Whole‐stream 13 C tracer addition reveals distinct fates of newly fixed carbon

Many estimates of freshwater carbon (C) fluxes focus on inputs, processing, and storage of terrestrial C; yet inland waters have high rates of internally fixed (autochthonous) C production. Some fraction of newly fixed C may be released as biologically available, dissolved organic C (DOC) and stimulate microbial‐driven biogeochemical cycles soon after fixation, but the fate of autochthonous C is difficult to measure directly. Tracing newly fixed C can increase our understanding of fluxes and fate of autochthonous C in the context of freshwater food webs and C cycling. We traced autochthonous C fixation and fate using a dissolved inorganic C stable isotope addition ( 13 C DIC ). We added 13 C DIC to North Fork French Creek, Wyoming, USA during two days in August. We monitored changes in 13 C pools, fluxes, and storage for 44 d after the addition. Two‐compartment flux models were used to quantify net release of newly fixed 13 C DOC and 13 C DIC into the water column.
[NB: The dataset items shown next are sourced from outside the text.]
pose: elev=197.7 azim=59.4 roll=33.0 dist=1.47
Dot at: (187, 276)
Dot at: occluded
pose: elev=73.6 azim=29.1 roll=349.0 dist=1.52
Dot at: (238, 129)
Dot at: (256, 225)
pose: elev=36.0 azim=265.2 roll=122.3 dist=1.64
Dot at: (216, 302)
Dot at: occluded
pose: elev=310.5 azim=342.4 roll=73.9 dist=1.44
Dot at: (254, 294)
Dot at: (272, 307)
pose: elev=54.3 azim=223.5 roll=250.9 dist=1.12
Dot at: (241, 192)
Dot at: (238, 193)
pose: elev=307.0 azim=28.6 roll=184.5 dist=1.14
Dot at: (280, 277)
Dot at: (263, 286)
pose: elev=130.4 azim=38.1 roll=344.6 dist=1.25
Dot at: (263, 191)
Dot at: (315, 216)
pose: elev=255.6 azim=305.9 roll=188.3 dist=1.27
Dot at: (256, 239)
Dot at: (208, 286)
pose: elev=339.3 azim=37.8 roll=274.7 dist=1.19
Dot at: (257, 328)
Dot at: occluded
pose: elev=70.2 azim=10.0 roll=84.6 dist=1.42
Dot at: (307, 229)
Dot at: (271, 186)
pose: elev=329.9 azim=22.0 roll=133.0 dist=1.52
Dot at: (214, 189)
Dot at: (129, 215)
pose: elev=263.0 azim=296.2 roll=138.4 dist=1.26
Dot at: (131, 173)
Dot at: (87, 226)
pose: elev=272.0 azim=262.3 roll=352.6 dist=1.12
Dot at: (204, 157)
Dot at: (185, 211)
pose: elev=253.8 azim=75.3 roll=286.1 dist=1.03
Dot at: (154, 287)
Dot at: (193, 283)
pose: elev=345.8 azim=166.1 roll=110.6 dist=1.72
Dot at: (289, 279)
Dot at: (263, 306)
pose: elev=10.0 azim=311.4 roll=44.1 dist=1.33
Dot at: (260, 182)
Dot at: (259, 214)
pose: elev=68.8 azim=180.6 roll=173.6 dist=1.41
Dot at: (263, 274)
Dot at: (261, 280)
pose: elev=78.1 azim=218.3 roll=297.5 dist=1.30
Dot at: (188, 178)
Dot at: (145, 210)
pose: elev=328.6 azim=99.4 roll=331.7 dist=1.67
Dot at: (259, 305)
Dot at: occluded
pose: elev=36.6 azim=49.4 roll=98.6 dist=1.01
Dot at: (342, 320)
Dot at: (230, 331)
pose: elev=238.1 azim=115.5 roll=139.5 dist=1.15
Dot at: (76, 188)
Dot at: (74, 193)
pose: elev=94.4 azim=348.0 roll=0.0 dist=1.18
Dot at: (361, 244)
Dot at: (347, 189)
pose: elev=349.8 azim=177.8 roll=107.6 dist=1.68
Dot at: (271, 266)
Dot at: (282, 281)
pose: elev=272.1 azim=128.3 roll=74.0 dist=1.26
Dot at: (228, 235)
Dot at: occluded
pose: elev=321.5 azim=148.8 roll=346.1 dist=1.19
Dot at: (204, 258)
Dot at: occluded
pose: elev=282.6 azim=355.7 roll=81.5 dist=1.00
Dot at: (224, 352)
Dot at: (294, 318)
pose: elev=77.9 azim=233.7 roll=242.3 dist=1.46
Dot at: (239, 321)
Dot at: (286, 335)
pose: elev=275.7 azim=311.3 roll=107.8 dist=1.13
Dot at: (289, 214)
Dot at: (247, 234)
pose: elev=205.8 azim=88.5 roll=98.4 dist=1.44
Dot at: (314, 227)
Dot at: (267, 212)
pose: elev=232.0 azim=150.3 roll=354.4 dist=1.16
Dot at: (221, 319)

We compared net 13 C fixation with tracer 13 C DIC removal and gross primary production (GPP) to account for the mass of tracer fixed, released, lost to the atmosphere, and exported downstream. Much of the fixed C turned over rapidly and did not enter longer‐term storage pools. Net C fixed was 70% of GPP measured with O 2 . Algae likely released the remaining 30% via 13 C DOC exudation and respiration of newly fixed C. Primary producers released 13 C DOC at rates of up to 16% per day during the 13 C addition, but exudation of new labile C declined to near zero by day 6. DIC production from newly fixed C accounted for 21% of ecosystem respiration the day after the 13 C addition. All measured organic C (OC) pools were enriched with 13 C 1 d after the tracer addition. 20% of fixed 13 C remained in benthic OC by day 44, and average residence time of autochthonous C in benthic OC was 62 d. Newly fixed C had two distinct fates: short‐term (<1 week) exudation and respiration or longer‐term storage and downstream export. Autochthonous C in streams likely fuels short‐term microbial production and biogeochemical cycling, in addition to providing a longer‐term resource for consumers.